DATASET RECORDS
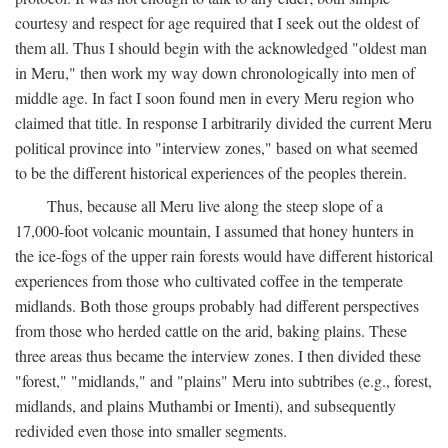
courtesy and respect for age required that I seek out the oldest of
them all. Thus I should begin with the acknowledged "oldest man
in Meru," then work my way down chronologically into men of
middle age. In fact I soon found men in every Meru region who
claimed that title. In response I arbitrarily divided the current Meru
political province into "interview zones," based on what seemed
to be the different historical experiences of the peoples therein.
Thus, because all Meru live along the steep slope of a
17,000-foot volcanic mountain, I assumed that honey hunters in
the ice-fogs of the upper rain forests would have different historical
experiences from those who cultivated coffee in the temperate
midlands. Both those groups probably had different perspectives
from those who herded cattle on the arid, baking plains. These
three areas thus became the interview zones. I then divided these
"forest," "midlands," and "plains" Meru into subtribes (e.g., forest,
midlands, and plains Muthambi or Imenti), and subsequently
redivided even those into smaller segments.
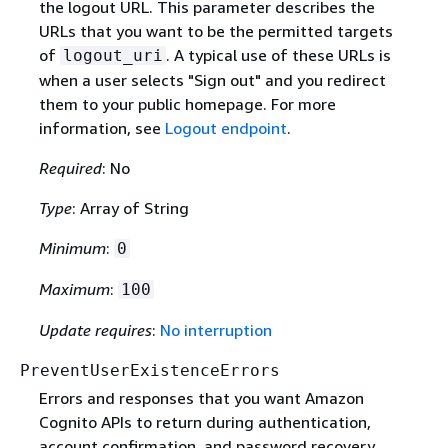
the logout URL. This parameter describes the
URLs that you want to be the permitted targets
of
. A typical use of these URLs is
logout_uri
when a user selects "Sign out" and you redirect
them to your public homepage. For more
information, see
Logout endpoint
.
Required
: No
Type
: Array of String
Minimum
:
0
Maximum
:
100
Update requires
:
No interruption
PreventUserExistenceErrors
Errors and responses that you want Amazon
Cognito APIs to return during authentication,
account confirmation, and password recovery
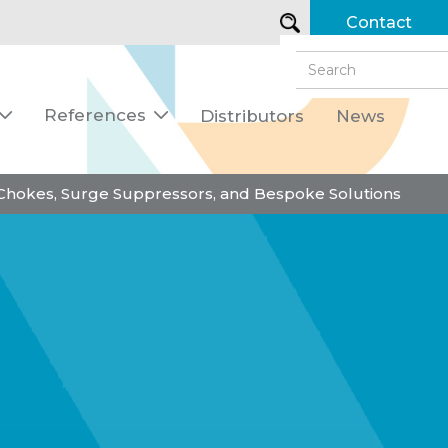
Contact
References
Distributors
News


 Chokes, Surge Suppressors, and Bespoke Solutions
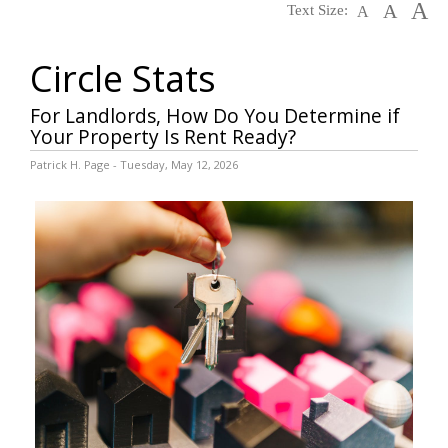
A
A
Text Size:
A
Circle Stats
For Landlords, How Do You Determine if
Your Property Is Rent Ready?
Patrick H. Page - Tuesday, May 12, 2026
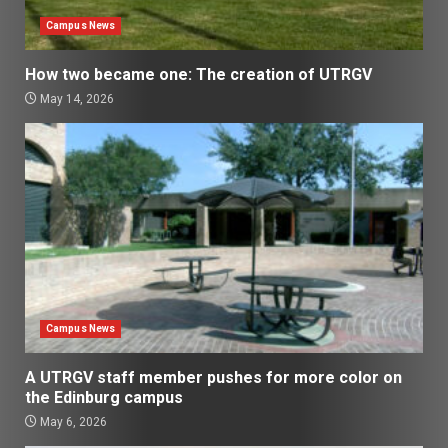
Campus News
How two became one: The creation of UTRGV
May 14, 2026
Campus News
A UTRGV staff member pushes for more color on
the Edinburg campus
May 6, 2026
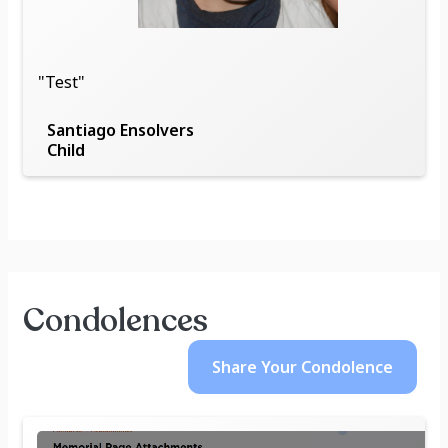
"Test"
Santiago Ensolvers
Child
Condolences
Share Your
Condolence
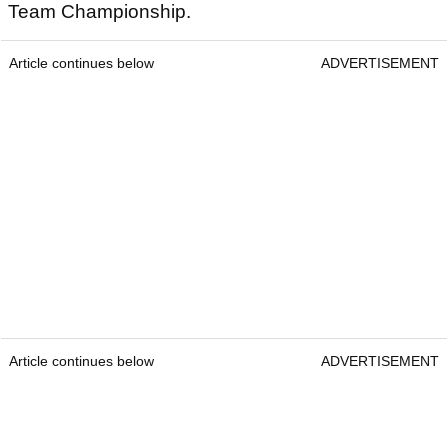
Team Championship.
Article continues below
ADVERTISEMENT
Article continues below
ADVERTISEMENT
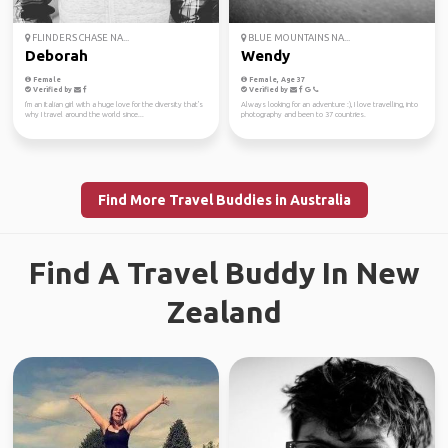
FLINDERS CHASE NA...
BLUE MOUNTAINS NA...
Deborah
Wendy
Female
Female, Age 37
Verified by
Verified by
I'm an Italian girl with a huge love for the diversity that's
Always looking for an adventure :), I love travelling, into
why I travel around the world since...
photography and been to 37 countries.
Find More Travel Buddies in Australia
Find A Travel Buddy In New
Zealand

THE PROBLEM
Beginning with the line in which "Chokes, Surge Suppressors, and" appears, repeat exactly each line down to the close of the material, leaving every picture out.

RESPONSE AREA
 Chokes, Surge Suppressors, and Bespoke Solutions
A
A
Text Size:
A
Circle Stats
For Landlords, How Do You Determine if
Your Property Is Rent Ready?
Patrick H. Page - Tuesday, May 12, 2026
Campus News
How two became one: The creation of UTRGV
May 14, 2026
Campus News
A UTRGV staff member pushes for more color on
the Edinburg campus
May 6, 2026
"Test"
Santiago Ensolvers
Child
Condolences
Share Your
Condolence
Team Championship.
Article continues below
ADVERTISEMENT
Article continues below
ADVERTISEMENT
FLINDERS CHASE NA...
BLUE MOUNTAINS NA...
Deborah
Wendy
Female
Female, Age 37
Verified by
Verified by
I'm an Italian girl with a huge love for the diversity that's
Always looking for an adventure :), I love travelling, into
why I travel around the world since...
photography and been to 37 countries.
Find More Travel Buddies in Australia
Find A Travel Buddy In New
Zealand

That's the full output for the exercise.